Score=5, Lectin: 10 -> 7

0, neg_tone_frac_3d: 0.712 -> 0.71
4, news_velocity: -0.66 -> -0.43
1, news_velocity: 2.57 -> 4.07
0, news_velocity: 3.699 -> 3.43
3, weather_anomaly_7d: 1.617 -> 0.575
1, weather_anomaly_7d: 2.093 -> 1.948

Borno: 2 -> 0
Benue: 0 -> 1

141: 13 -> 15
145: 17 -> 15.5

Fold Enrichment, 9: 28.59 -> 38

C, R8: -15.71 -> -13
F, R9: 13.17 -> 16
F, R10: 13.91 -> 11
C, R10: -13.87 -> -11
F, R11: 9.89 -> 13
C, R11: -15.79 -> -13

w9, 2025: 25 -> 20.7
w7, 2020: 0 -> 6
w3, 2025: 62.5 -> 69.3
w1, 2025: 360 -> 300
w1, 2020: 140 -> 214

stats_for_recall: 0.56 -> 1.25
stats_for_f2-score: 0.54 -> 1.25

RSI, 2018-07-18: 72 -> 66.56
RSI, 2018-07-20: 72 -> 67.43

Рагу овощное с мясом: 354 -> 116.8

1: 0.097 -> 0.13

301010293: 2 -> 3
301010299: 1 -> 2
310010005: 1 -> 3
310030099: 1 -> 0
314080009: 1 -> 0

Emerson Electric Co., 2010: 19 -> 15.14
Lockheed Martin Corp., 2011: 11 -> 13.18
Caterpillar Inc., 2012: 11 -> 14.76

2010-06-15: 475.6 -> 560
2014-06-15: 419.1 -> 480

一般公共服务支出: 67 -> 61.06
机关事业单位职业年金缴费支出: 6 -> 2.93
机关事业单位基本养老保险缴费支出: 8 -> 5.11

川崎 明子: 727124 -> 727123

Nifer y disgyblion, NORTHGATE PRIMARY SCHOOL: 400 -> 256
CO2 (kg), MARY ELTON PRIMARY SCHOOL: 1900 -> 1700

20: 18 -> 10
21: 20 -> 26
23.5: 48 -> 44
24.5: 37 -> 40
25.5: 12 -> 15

WHAT YOU SHOULD DO: For each line of the data that includes the word "SCHOOL", return a copy of it.

OUTPUT OF THE TASK:
Nifer y disgyblion, NORTHGATE PRIMARY SCHOOL: 400 -> 256
CO2 (kg), MARY ELTON PRIMARY SCHOOL: 1900 -> 1700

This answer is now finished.